Pair optimize_instruction() with ab_run to test the fix before committing:

import pytest
from pytest_codingagents import CopilotAgent, optimize_instruction


async def test_docstring_instruction_iterates(ab_run, tmp_path):
    baseline = CopilotAgent(instructions="Write Python code.")
    treatment = CopilotAgent(
        instructions="Write Python code. Add Google-style docstrings to every function."
    )

    b, t = await ab_run(baseline, treatment, "Create math.py with add(a, b).")

    assert b.success and t.success

    if '"""' not in t.file("math.py"):
        suggestion = await optimize_instruction(
            treatment.instructions or "",
            t,
            "Treatment agent should add docstrings — treatment instruction did not work.",
        )
        pytest.fail(f"Treatment still no docstrings.\n\n{suggestion}")

    # Confirm baseline does NOT have docstrings (differential assertion)
    assert '"""' not in b.file("math.py"), "Baseline unexpectedly has docstrings"

API Reference

optimize_instruction(current_instruction: str, result: CopilotResult, criterion: str, *, model: str | Model = 'azure/gpt-5.2-chat') -> InstructionSuggestion async

Analyze a result and suggest an improved instruction.

Uses pydantic-ai structured output to analyze the gap between a current instruction and the agent's observed behavior, returning a concrete, actionable improvement.

Designed to drop into pytest.fail() so the failure message contains a ready-to-use fix.

Model strings follow the same provider/model format used by pytest-aitest.
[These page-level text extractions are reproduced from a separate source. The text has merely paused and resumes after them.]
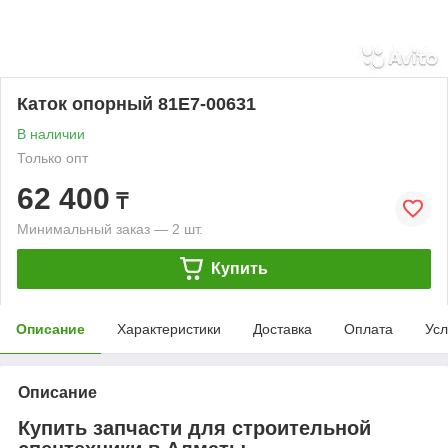
Каток опорный 81E7-00631
В наличии
Только опт
62 400
₸
Минимальный заказ — 2 шт.
Купить
Описание
Характеристики
Доставка
Оплата
Усл
Описание
Купить запчасти для строительной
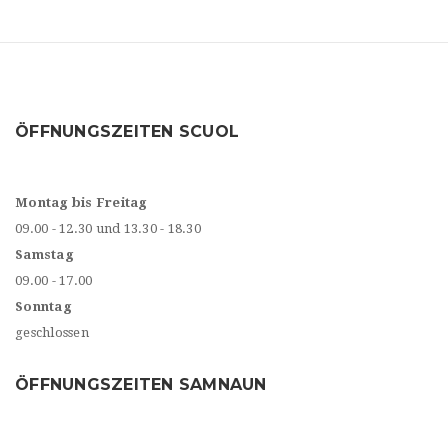
ÖFFNUNGSZEITEN SCUOL
Montag bis Freitag
09.00 - 12.30 und 13.30 - 18.30
Samstag
09.00 - 17.00
Sonntag
geschlossen
ÖFFNUNGSZEITEN SAMNAUN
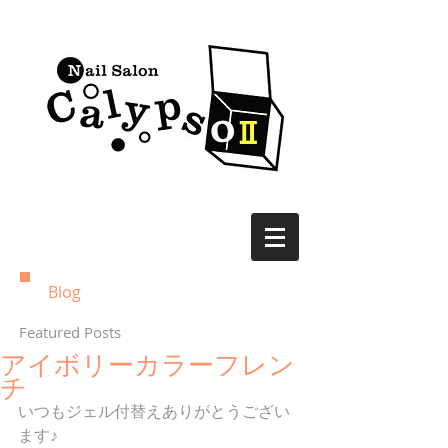
Blog
Featured Posts
アイボリーカラーフレン
チ
いつもジェル付替えありがとうござい
ます♪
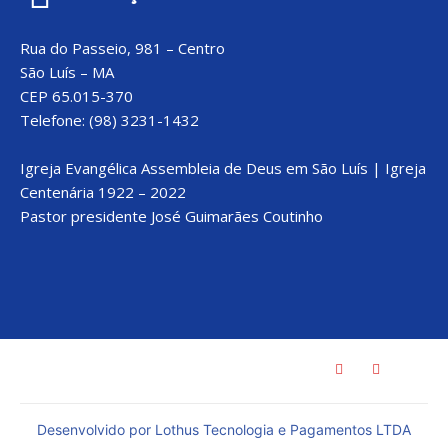
Rua do Passeio, 981 – Centro
São Luís – MA
CEP 65.015-370
Telefone: (98) 3231-1432
Igreja Evangélica Assembleia de Deus em São Luís | Igreja
Centenária 1922 – 2022
Pastor presidente José Guimarães Coutinho
Desenvolvido por Lothus Tecnologia e Pagamentos LTDA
Azure Entra ID auth is handled automatically when AZURE_API_BASE or AZURE_OPENAI_ENDPOINT is set.

Example::

result = await copilot_run(agent, task)
if '"""' not in result.file("main.py"):
    suggestion = await optimize_instruction(
        agent.instructions or "",
        result,
        "Agent should add docstrings to all functions.",
    )
    pytest.fail(f"No docstrings found.\n\n{suggestion}")

Parameters:

Name Type Description Default
current_instruction str

The agent's current instruction text.

required
result CopilotResult

The CopilotResult from the (failed) run.

required
criterion str

What the agent should have done — the test expectation in plain English (e.g. "Always write docstrings").

required
model str | Model

Provider/model string (e.g. "azure/gpt-5.2-chat", "openai/gpt-4o-mini") or a pre-configured pydantic-ai Model object. Defaults to "azure/gpt-5.2-chat".

'azure/gpt-5.2-chat'

Returns:

Name Type Description
An InstructionSuggestion

class:InstructionSuggestion with the improved instruction.
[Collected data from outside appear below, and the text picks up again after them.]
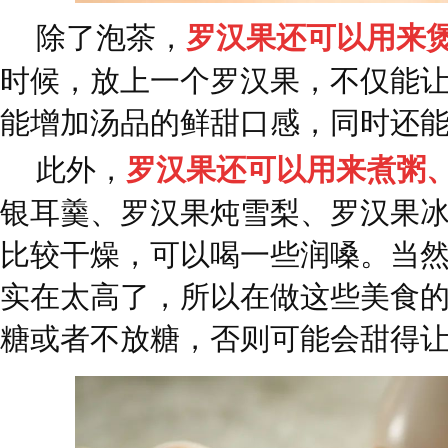
除了泡茶，
罗汉果还可以用来
时候，放上一个罗汉果，不仅能
能增加汤品的鲜甜口感，同时还
此外，
罗汉果还可以用来煮粥
银耳羹、罗汉果炖雪梨、罗汉果
比较干燥，可以喝一些润嗓。当
实在太高了，所以在做这些美食
糖或者不放糖，否则可能会甜得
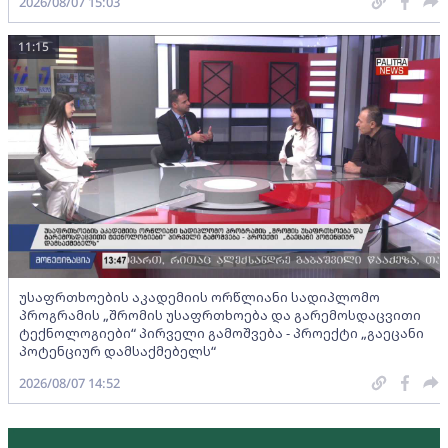
2026/08/07 15:03
11:15
უსაფრთხოების აკადემიის ორწლიანი სადიპლომო
პროგრამის „შრომის უსაფრთხოება და გარემოსდაცვითი
ტექნოლოგიები“ პირველი გამოშვება - პროექტი „გაეცანი
პოტენციურ დამსაქმებელს“
2026/08/07 14:52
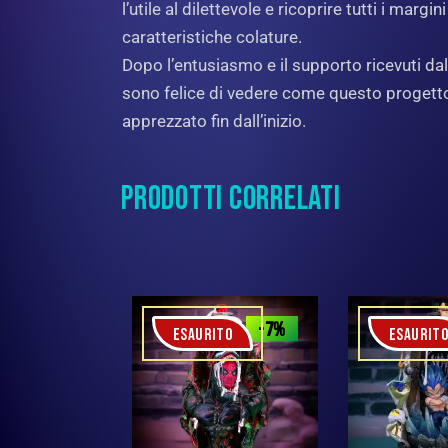
l’utile al dilettevole e ricoprire tutti i mar
caratteristiche colature.
Dopo l’entusiasmo e il supporto ricevuti da
sono felice di vedere come questo progetto 
apprezzato fin dall’inizio.
PRODOTTI CORRELATI
-7%
ESAURITO
ESAURIT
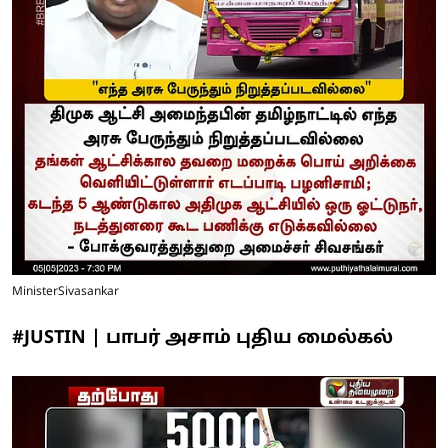
MinisterSivasankar
#JUSTIN | பாபர் அசாம் புதிய மைல்கல்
InstructionSuggestion(instruction: str, reasoning: str, changes: str) dataclass

A suggested improvement to a Copilot agent instruction.
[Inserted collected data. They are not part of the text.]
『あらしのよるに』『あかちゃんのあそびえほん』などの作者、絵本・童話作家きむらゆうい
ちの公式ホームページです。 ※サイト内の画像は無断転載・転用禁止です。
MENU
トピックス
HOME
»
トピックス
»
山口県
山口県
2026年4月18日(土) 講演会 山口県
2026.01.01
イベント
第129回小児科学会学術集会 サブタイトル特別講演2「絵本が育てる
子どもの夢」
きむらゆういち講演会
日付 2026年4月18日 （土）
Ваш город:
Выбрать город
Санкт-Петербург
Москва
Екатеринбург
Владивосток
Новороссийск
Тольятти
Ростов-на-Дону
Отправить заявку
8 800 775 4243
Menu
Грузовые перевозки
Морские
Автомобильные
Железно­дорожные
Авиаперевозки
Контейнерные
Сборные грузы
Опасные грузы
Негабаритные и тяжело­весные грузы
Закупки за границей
Returned by :func:optimize_instruction. Designed to drop into pytest.fail() so the failure message includes an actionable fix.

Attributes:

Name Type Description
instruction str

The improved instruction text to use instead.

reasoning str

Explanation of why this change would close the gap.

changes str

Short description of what was changed (one sentence).

Example::

suggestion = await optimize_instruction(
    agent.instructions,
    result,
    "Agent should add docstrings to all functions.",
)
pytest.fail(f"No docstrings found.\n\n{suggestion}")

Choosing a Model

optimize_instruction() defaults to openai:gpt-4o-mini — cheap, fast, and precise enough for instruction analysis.

Override with the model keyword argument:

suggestion = await optimize_instruction(
    agent.instructions or "",
    result,
    "Agent should use type hints.",
    model="anthropic:claude-3-haiku-20240307",
)

Any LiteLLM-compatible model string works.

The Criterion

Write the criterion as a plain-English statement of what the agent should have done:

Situation Good criterion
Missing docstrings "Agent should add Google-style docstrings to every function."
Wrong framework "Agent should use FastAPI, not Flask."
Missing type hints "All function signatures must include type annotations."
No error handling "All I/O operations must be wrapped in try/except."

The more specific the criterion, the more actionable the suggestion.